Join me in taking an aggressive approach to saving marriages during this seemingly endless coronavirus pandemic. Many U.S. scientists believe that the peak has passed and in fifty days our lives should significantly improve. Fact? No. But whatever we’re short with facts, let’s make up for in optimism. There are no assurances about when social distancing will end.
Our
collective loss of control escalates our anxiety level. Heightened anxiety fans
the sparks of disagreement and can magnify them into full scale
arguments. One of the couples that I counsel commented, "Fifty more
days...it will be a miracle if our marriage last fifty more minutes!"
Rest
assured that if you threaten divorce (or actually initiate divorce steps) in
the midst of this tragic pandemic, you will most likely regret it down the
road.

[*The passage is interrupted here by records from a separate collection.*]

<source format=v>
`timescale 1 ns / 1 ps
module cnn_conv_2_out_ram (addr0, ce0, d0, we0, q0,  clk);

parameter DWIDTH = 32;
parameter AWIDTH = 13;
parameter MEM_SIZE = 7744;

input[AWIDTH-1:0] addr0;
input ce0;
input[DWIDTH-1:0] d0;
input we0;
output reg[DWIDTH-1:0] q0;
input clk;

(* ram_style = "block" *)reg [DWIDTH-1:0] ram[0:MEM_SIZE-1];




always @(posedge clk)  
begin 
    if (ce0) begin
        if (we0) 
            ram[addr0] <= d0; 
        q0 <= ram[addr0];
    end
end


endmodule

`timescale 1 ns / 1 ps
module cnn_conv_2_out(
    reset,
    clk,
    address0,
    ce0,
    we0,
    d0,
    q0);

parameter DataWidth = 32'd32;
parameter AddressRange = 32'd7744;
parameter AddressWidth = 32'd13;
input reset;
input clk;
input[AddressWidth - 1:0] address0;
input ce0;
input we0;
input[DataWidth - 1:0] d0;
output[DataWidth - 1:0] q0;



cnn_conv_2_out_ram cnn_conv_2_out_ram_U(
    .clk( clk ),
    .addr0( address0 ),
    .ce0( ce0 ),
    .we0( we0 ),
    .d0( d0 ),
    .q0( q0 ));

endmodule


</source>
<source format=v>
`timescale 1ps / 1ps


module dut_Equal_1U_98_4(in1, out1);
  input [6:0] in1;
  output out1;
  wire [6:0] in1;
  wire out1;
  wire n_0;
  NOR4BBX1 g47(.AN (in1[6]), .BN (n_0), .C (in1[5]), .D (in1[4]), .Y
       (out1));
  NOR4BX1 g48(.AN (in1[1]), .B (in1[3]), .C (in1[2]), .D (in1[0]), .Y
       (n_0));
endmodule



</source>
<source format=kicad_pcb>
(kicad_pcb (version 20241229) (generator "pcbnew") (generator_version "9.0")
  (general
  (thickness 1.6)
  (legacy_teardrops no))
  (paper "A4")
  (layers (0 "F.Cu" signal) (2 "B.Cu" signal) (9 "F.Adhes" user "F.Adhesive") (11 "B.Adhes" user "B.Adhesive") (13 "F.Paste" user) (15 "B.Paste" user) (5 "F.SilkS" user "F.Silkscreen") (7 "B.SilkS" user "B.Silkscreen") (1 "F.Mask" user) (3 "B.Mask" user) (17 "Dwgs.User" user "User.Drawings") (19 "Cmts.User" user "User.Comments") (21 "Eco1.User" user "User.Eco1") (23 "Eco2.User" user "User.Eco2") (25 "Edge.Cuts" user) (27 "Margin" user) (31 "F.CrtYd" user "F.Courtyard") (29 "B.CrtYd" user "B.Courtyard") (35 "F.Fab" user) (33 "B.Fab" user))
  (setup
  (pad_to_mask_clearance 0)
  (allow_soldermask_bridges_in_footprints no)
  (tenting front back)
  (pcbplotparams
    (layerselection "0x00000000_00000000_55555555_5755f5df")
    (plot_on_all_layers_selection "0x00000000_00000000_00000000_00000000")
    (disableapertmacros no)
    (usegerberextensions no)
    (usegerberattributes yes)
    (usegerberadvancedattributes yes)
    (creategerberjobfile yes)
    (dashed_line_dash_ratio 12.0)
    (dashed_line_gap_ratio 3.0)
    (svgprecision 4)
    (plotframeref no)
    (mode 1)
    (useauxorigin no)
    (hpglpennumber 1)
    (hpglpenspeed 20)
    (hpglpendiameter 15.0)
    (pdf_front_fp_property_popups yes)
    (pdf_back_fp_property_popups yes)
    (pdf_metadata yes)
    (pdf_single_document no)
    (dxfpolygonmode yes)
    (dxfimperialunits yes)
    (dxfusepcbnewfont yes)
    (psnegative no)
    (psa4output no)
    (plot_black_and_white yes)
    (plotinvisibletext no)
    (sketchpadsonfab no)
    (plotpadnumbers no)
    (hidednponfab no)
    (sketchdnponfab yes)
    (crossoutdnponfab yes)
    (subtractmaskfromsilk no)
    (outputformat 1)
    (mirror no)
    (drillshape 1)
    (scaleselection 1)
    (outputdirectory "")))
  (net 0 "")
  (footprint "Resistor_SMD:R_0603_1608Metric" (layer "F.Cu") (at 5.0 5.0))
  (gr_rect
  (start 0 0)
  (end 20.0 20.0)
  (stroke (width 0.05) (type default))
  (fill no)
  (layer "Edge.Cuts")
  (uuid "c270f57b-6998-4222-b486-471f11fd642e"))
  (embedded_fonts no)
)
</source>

Blow off some steam by doubling your exercise regimen on the
step-master, not by abruptly reversing the most important decision of your life
- your marital commitment. Here it is, short
and blunt: the ABC's of sustaining your marriage for the next fifty days.
Ø
> > A
< < <
Avoid judgmental
questions and harsh start-ups effective today.
Here
is a neutral question: Debbie what time is it?
Here
is a judgmental question: Is this how much coffee you normally drink at work?

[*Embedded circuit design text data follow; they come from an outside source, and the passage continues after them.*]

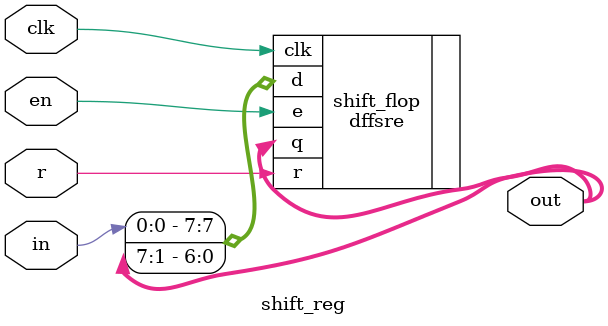
<source format=sv>
module shift_reg #(
	parameter WIDTH = 8
)
(
	input clk, en, r,
	input in,
	output [WIDTH-1:0] out
);

	dffsre #(WIDTH) shift_flop (
		.clk(clk),
		.e(en),
		.r(r),
		.d({in, out[WIDTH-1:1]}),
		.q(out)
	);

endmodule

</source>
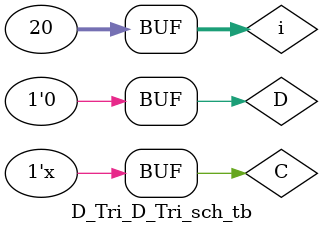
<source format=v>

`timescale 1ns / 1ps

module D_Tri_D_Tri_sch_tb();

// Inputs
   reg C;
   reg D;

// Output
   wire Q;
   wire Qn;

// Bidirs

// Instantiate the UUT
   D_Tri UUT (
		.C(C), 
		.D(D), 
		.Q(Q), 
		.Qn(Qn)
   );
// Initialize Inputs
   integer i; 
	initial begin
	C = 0;
	D = 0;
	#115;
	D = 1;
	#20;
	D = 0;
	#220;
	D = 1;
	#20;
	D = 0;
	#70;
	D = 1;
	#20;
	D = 0;
	#130;
	D = 1;
	#20;
	D = 0;
	#80;
	end
	
	always@*
		for(i=0; i<20; i=i+1)begin
			#50; 
			C<=~C; 
		end
endmodule

</source>
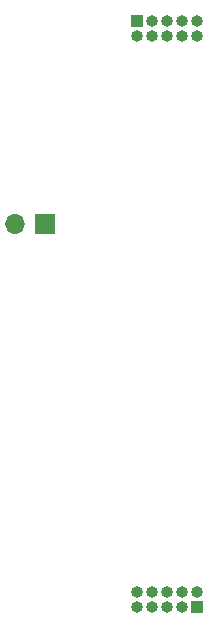
<source format=gbs>
G04 #@! TF.GenerationSoftware,KiCad,Pcbnew,(6.0.5-0)*
G04 #@! TF.CreationDate,2023-01-18T02:45:56+09:00*
G04 #@! TF.ProjectId,photo-single,70686f74-6f2d-4736-996e-676c652e6b69,rev?*
G04 #@! TF.SameCoordinates,Original*
G04 #@! TF.FileFunction,Soldermask,Bot*
G04 #@! TF.FilePolarity,Negative*
%FSLAX46Y46*%
G04 Gerber Fmt 4.6, Leading zero omitted, Abs format (unit mm)*
G04 Created by KiCad (PCBNEW (6.0.5-0)) date 2023-01-18 02:45:56*
%MOMM*%
%LPD*%
G01*
G04 APERTURE LIST*
%ADD10R,1.700000X1.700000*%
%ADD11O,1.700000X1.700000*%
%ADD12R,1.000000X1.000000*%
%ADD13O,1.000000X1.000000*%
G04 APERTURE END LIST*
D10*
X151385000Y-94360000D03*
D11*
X148845000Y-94360000D03*
D12*
X159141000Y-77187000D03*
D13*
X159141000Y-78457000D03*
X160411000Y-77187000D03*
X160411000Y-78457000D03*
X161681000Y-77187000D03*
X161681000Y-78457000D03*
X162951000Y-77187000D03*
X162951000Y-78457000D03*
X164221000Y-77187000D03*
X164221000Y-78457000D03*
X159141000Y-125543000D03*
X159141000Y-126813000D03*
X160411000Y-125543000D03*
X160411000Y-126813000D03*
X161681000Y-125543000D03*
X161681000Y-126813000D03*
X162951000Y-125543000D03*
X162951000Y-126813000D03*
X164221000Y-125543000D03*
D12*
X164221000Y-126813000D03*
M02*

</source>
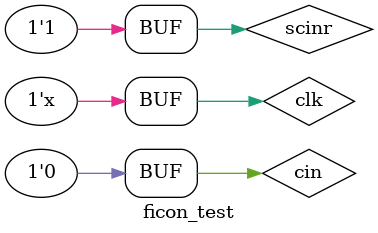
<source format=v>
`timescale 1ns/100ps

module ficon_test();

reg clk, scinr, cin;

ficon ficon_unit(clk, scinr, cin);

initial begin
	clk <= 0;
	scinr <= 8;
	cin <= 0;

	#5 scinr <= 0;

	#10;
	scinr <= 1;
	#50;
end

always #5 clk <= ~clk;

endmodule

</source>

The difference is clear. Maintain some distance between you and your spouse
during work hours and avoid snooping around or being nosey.
Avoid “you”
statements because they evoke defensiveness. Use “I” statements because
they evoke empathy.
Try
this: I am overwhelmed and can use your help now.
Not
this: You never lift a finger to help me.
Use
A soft start-up like this: I feel
like I've been stuck in the kitchen alone all week rather than a harsh and
judgmental one such as: I'd faint if you ever helped me make dinner.
Avoid
disagreement escalation. Use repair attempts such as "Wait, let me
rephrase that." Dr. Eileen Feliciano wisely suggests, "Don't show up
at every argument that you are
invited to".
A winning rule of
thumb: If your goal is family well-being in a respectful partnership, then
before you say or do something to your spouse ask yourself, is what I am about
to say or do going to bring me closer or further from my goal? If further---STOP
Yourself (Michelle Weiner Davis).
Ø
> > B
< < <
Be the first to use
these three words and use them liberally: Appreciation – Affection – Admiration.

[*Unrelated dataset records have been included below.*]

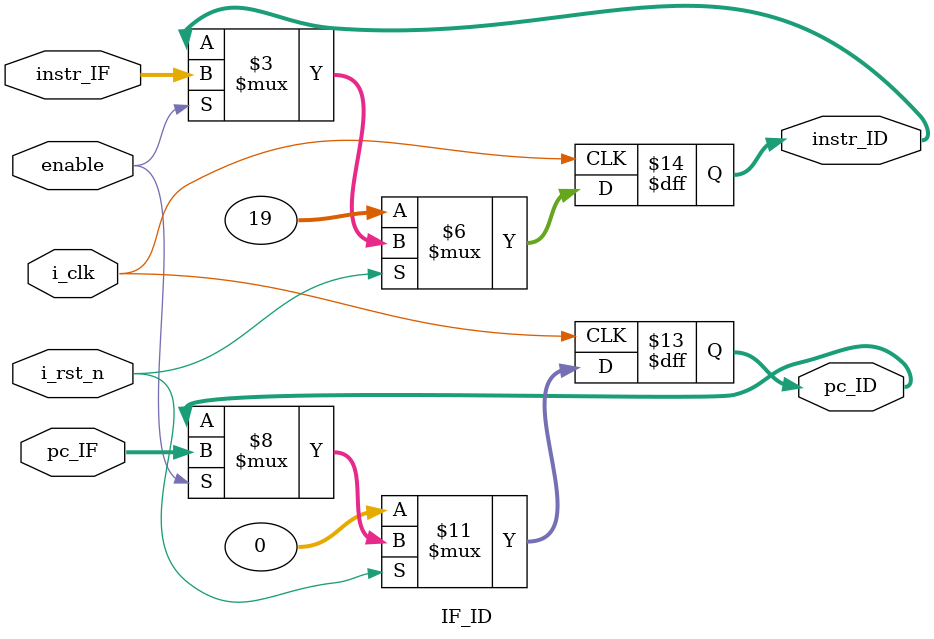
<source format=sv>
module IF_ID(input i_clk,
            input i_rst_n,
            input enable,
            input [31:0] pc_IF,
            input [31:0] instr_IF,
            output logic [31:0] pc_ID,
            output logic [31:0] instr_ID);

   always_ff @(posedge i_clk) begin
      if (!i_rst_n) begin
         pc_ID <= 32'h0;
         instr_ID <= 32'h00000013;
      end
      else if (enable) begin
         pc_ID <= pc_IF;
         instr_ID <= instr_IF;
      end
   end
endmodule
</source>
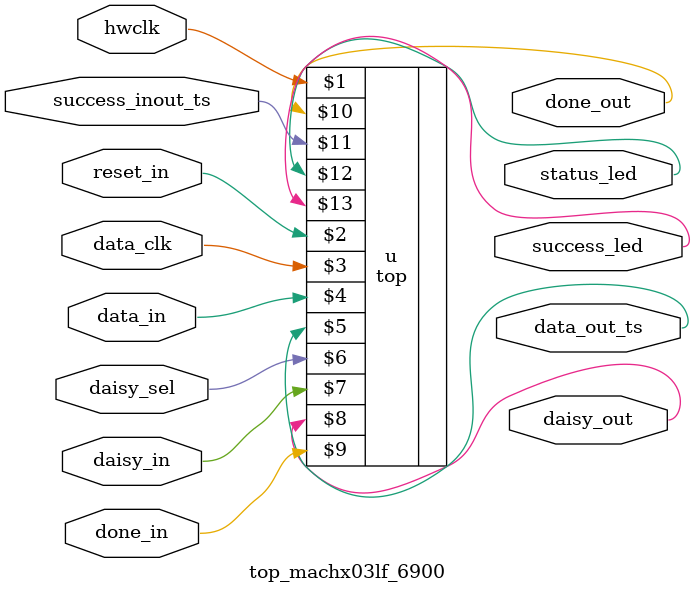
<source format=v>
`define MACHXO3

module top_machx03lf_6900
(
  hwclk,
  reset_in,
  // Global data
  data_clk,
  data_in,
  data_out_ts,
  // Daisy data
  daisy_sel,
  daisy_in,
  daisy_out,
  // Done flags
  done_in,
  done_out,
  // Success flags
  success_inout_ts,
  // Indicators
  status_led,
  success_led
);

    parameter POOL_SIZE       = 2;
    parameter POOL_SIZE_LOG2  = 1;
    parameter BASE_DIFFICULTY = 64;

    // 12 MHz ~ 56.25 MHz
    parameter PLL_DIVR = 4'b0000;
    parameter PLL_DIVF = 7'b1001010;
    parameter PLL_DIVQ = 3'b100;

    input wire hwclk;
    input wire reset_in;

    input wire data_clk;
    input wire data_in;
    output wire data_out_ts;

    input wire daisy_sel;
    input wire daisy_in;
    output wire daisy_out;

    input wire done_in;
    output wire done_out;

    inout wire success_inout_ts;

    output wire status_led;
    output wire success_led;

    top #(
      .POOL_SIZE(POOL_SIZE),
      .POOL_SIZE_LOG2(POOL_SIZE_LOG2),
      .BASE_DIFFICULTY(BASE_DIFFICULTY),
      .PLL_DIVR(PLL_DIVR),
      .PLL_DIVF(PLL_DIVF),
      .PLL_DIVQ(PLL_DIVQ)
    )
    u (
      hwclk,
      reset_in,
      // Global data
      data_clk,
      data_in,
      data_out_ts,
      // Daisy data
      daisy_sel,
      daisy_in,
      daisy_out,
      // Done flags
      done_in,
      done_out,
      // Success flags
      success_inout_ts,
      // Indicators
      status_led,
      success_led
    );

endmodule

</source>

These words are a win-win for marriage.
B is for
respecting boundaries and one another’s space. Anthropologist Dr. Helen
Fisher suggested last week "Creating a safe space can help people to feel
in control so they feel happy instead of helpless...or even hostile" (NY
Times 4-13-20). Another superb Fisher-ism is: Don't invoke the golden rule
(Do unto Others) rather use the platinum rule---Do unto your spouse as she
wants to have done for her.
Space
is more than just having elbow room. "Space and privacy
have emerged as a class divide; more valuable than ever to those who
have it and potentially fatal to those who don't (NY Times 4-13-20).
The final B is to give
your spouse the Benefit of the doubt.
Whether you call it "money in your emotional bank account" or
"positive sentiment override" (Dr. John Gottman) your go-to position
needs to be: My spouse means well; these are dreadful circumstances that we are
in together. They’re not mean intentions.
Ø
> > C
< < <
I
am calling for a fifty day moratorium on Criticism
of each other's character! We must stop ourselves. If you have a
complaint about a specific behavior of your spouse, state that simply and
civilly.
Say
this: We need to work together for thirty minutes daily to keep order here.
Not
this: I never realized how big a slob you are.
Commit yourselves and
your children to a daily routine.
Commit yourselves
to the triangle of health----Sleep-Nutrition-Exercise.
These
aren't suggestions...they are essential!
Couples
don’t need to think alike…but they need to think together (R. Ralph Pelcovitz, obm).
Ø
> > D
< < <
Decide that you
will put meaningful effort into your marriage and keep the “D” word off the
table and out of any conversations. Now is the time to protect your marriage;
there will be plenty of time later if you choose the “D” route.
Do the best
that you can; Don't keep score.
Don't institute
or eliminate any major rules especially with children.
Don't make
any major decisions especially something as substantial as whether or not to
have another child in the future.
Do seek out
professional marital advice using video counseling from a licensed therapist. Don't
wait out the fifty days thinking that things might work themselves out; they just
might not.
Most
importantly---DO BE Forgiving.
Whether you are married three years or three decades, you must understand and
actualize this: Forgiveness is not a feeling - it is a decision!